::: Working data :::
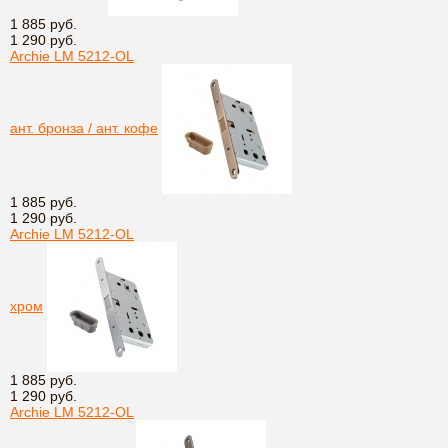
1 885 руб.
1 290 руб.
Archie LM 5212-OL
ант. бронза / ант. кофе
1 885 руб.
1 290 руб.
Archie LM 5212-OL
хром
1 885 руб.
1 290 руб.
Archie LM 5212-OL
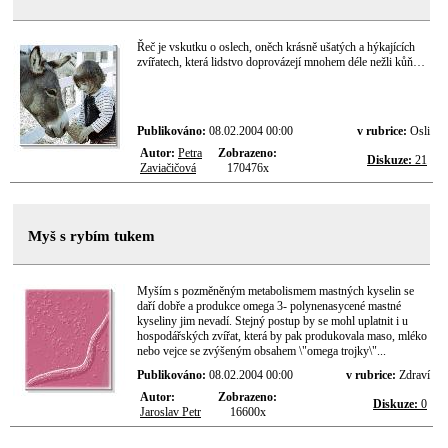
Řeč je vskutku o oslech, oněch krásně ušatých a hýkajících
zvířatech, která lidstvo doprovázejí mnohem déle nežli kůň…
Publikováno:
08.02.2004 00:00
v rubrice:
Osli
Autor:
Petra
Zobrazeno:
Diskuze:
21
Zaviačičová
170476x
Myš s rybím tukem
Myším s pozměněným metabolismem mastných kyselin se
daří dobře a produkce omega 3- polynenasycené mastné
kyseliny jim nevadí. Stejný postup by se mohl uplatnit i u
hospodářských zvířat, která by pak produkovala maso, mléko
nebo vejce se zvýšeným obsahem \"omega trojky\"...
Publikováno:
08.02.2004 00:00
v rubrice:
Zdraví
Autor:
Zobrazeno:
Diskuze:
0
Jaroslav Petr
16600x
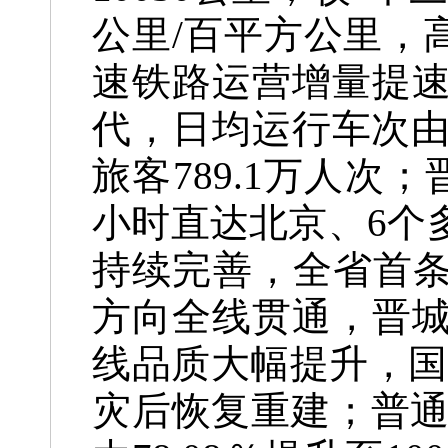
公里/百平方公里，
速铁路运营增量提速
代，日均运行车次由
旅客789.1万人
小时直达北京、6个
持续完善，全省首条
方向全线贯通，晋城
线品质大幅提升，国道
灾后恢复重建；普通国省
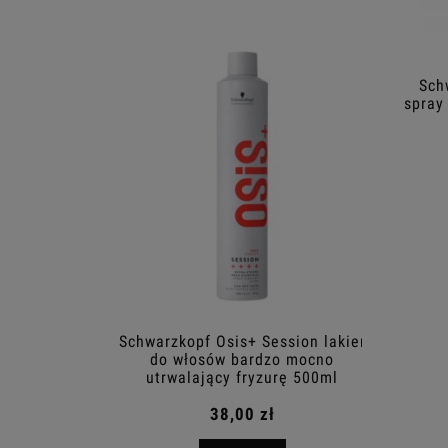
Sch
spray
Schwarzkopf Osis+ Session lakier
Sch
do włosów bardzo mocno
termo
utrwalający fryzurę 500ml
38,00 zł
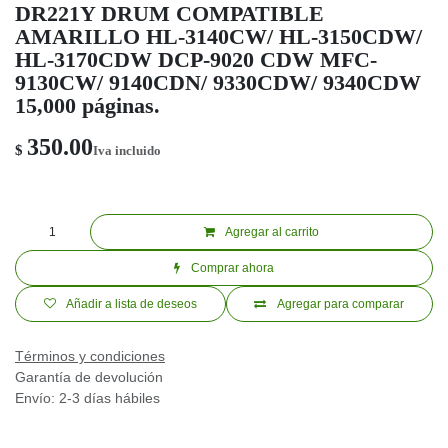
DR221Y DRUM COMPATIBLE
AMARILLO HL-3140CW/ HL-3150CDW/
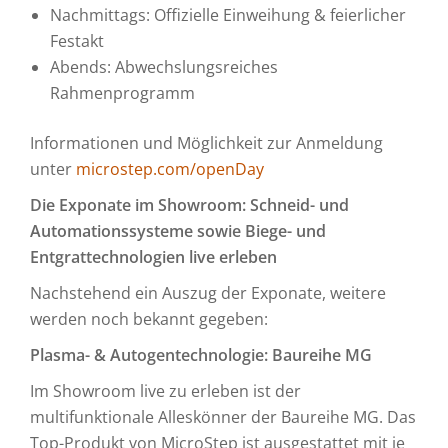
Nachmittags: Offizielle Einweihung & feierlicher
Festakt
Abends: Abwechslungsreiches
Rahmenprogramm
Informationen und Möglichkeit zur Anmeldung
unter
microstep.com/openDay
Die Exponate im Showroom: Schneid- und
Automationssysteme sowie Biege- und
Entgrattechnologien live erleben
Nachstehend ein Auszug der Exponate, weitere
werden noch bekannt gegeben:
Plasma- & Autogentechnologie: Baureihe MG
Im Showroom live zu erleben ist der
multifunktionale Alleskönner der Baureihe MG. Das
Top-Produkt von MicroStep ist ausgestattet mit je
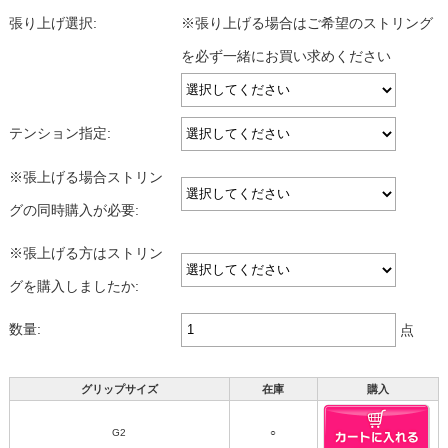
張り上げ選択:
※張り上げる場合はご希望のストリング
を必ず一緒にお買い求めください
テンション指定:
※張上げる場合ストリン
グの同時購入が必要:
※張上げる方はストリン
グを購入しましたか:
数量:
点
グリップサイズ
在庫
購入
G2
○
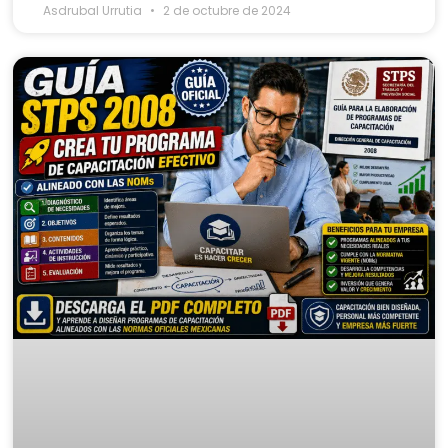
Asdrubal Urrutia
2 de octubre de 2024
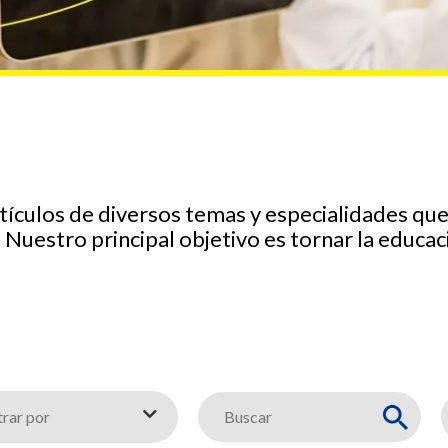
artículos de diversos temas y especialidades q
. Nuestro principal objetivo es tornar la educac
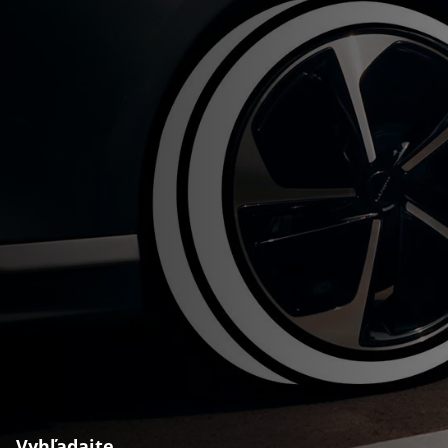
Vyhľadajte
:::
● **Work task**
Count the lines in the entries above that contain the word "Exponate", and reply with the number alone.

● **Solution**
2